/Chinese_Skewed_TxtClf

Text classification datasets and their classifiers described in a comparative article.

Primary LanguageJupyter NotebookMIT LicenseMIT

Chinese_Skewed_TxtClf

Chinese text classification datasets and their machine-learning based classifiers described in the paper:

Yuen-Hsien Tseng, "The Feasibility of Automated Topic Analysis: An Empirical Evaluation of Deep Learning Techniques Applied to Skew-Distributed Chinese Text Classification," Journal of Educational Media & Library Sciences, Vol. 57, No. 1 (March 2020).
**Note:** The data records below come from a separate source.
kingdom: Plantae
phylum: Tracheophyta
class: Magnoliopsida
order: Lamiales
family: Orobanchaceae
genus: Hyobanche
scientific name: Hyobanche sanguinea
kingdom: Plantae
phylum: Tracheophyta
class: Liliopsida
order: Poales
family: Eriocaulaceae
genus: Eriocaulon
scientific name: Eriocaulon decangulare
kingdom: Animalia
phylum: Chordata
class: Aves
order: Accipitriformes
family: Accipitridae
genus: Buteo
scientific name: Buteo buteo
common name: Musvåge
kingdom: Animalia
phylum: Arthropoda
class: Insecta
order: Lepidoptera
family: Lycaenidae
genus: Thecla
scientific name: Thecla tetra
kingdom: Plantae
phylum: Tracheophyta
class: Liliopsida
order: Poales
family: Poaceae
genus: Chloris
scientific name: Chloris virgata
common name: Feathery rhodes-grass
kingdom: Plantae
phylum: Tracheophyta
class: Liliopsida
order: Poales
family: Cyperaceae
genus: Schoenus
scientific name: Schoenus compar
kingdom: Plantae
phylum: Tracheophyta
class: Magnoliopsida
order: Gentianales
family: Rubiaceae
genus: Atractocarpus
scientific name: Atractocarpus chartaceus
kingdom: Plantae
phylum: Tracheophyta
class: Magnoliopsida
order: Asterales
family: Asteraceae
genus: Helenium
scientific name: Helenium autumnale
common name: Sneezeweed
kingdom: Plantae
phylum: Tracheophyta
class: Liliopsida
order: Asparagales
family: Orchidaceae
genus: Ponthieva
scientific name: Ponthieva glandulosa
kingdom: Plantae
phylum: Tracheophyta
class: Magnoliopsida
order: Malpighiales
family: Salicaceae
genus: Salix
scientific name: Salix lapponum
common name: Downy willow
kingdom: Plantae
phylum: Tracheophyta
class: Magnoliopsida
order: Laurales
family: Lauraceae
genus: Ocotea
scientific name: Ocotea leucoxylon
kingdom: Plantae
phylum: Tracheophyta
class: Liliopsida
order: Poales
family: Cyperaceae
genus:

Datasets are (details of the datasets can be found in the article listed below):

  1. WebDes
  2. News
  3. CTC
  4. CnonC

Classifiers:

  1. Naive Bayes (NB)
  2. Support Vector Machine (SVM)
  3. Random Forest (RF)
  4. Single hidden-layer neural network (NN)
  5. Convolutional Neural Networks (CNN)
  6. Recurrent Convolutional Neural Networks (RCNN)
  7. Facebook's fastText
  8. Bidirectional Encoder Representations from Transformers (BERT)

1. Description of Files:

  1. Datasets: datasets mentioned above.
  2. BERT_txtclf: a folder for running BERT classifier.
  3. BERT_txtclf_HowTo.docx: a document describing how to run the BERT classifier for the datasets.
  4. TxtClfer.ipynb: Self-explained Jupyter Notebook for NB, SVM, NN, CNN, RCNN. You can save it into TxtClfer.py for running in command mode.
  5. fastText_run_log.txt: a document and log file to describe how to run fastText classifier for the datasets.
  6. ft_metrics.sh: batch execution file to run fastText.
  7. ft_metrics.py: code required by the above batch execution file.

Note: To be able to run the BERT classifier under BERT_txtclf, you must download those imported files (or simply download all files) from https://github.com/google-research/bert to folder BERT_txtclf.

2. To cite this datasets, source codes, or experiment results:

Yuen-Hsien Tseng, "The Feasibility of Automated Topic Analysis: An Empirical Evaluation of Deep Learning Techniques Applied to Skew-Distributed Chinese Text Classification," Journal of Educational Media & Library Sciences, Vol. 57, No. 1 (March 2020).